DPS has its own armed and unarmed security staff. The district is removing 17 School Resource Officers among its 220 schools, according to Anderson. That means more than 92% of campuses already rely on external police response if needed.  Bacon said police are immediately called for issues like weapons or drugs.

"It is not a small thing to be ticketed or arrested when you're a child," Bacon said.

Anderson said the district must also restructure its 'discipline matrix' when dealing with rule violations that lead to arrests.

"That's currently what parts of our 'discipline matrix' does is it ties the hands of our disciplinarians and says alright go ahead and refer them to law enforcement and we want to make sure that is no longer the case here in Denver Public Schools," Anderson said.

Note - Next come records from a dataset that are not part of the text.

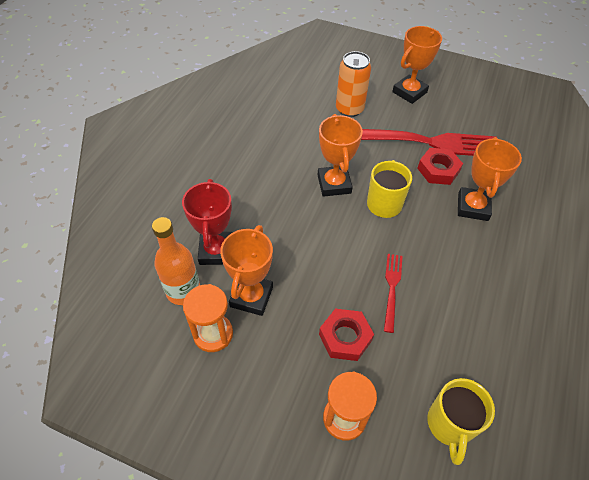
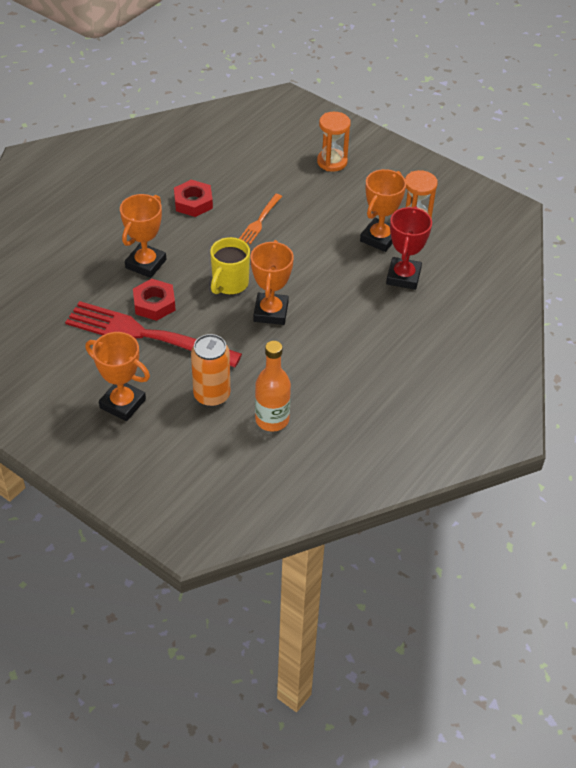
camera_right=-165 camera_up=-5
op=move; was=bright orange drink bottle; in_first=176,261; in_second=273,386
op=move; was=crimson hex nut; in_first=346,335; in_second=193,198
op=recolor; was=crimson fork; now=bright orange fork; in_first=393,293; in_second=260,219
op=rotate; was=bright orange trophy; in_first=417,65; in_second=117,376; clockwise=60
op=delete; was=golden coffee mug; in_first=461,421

Castillo said the DPS decision is a 'gut punch'.

"You know, if a kid gets killed, they're going to apologize and slide back into the darkness," Castillo said. "They're not here to represent these families. I am."

Bacon and Anderson say they don't want to compromise security. They want an evolution.

"I want to work with you to make sure that we get comprehensive safety for all of our students," Anderson said to Castillo.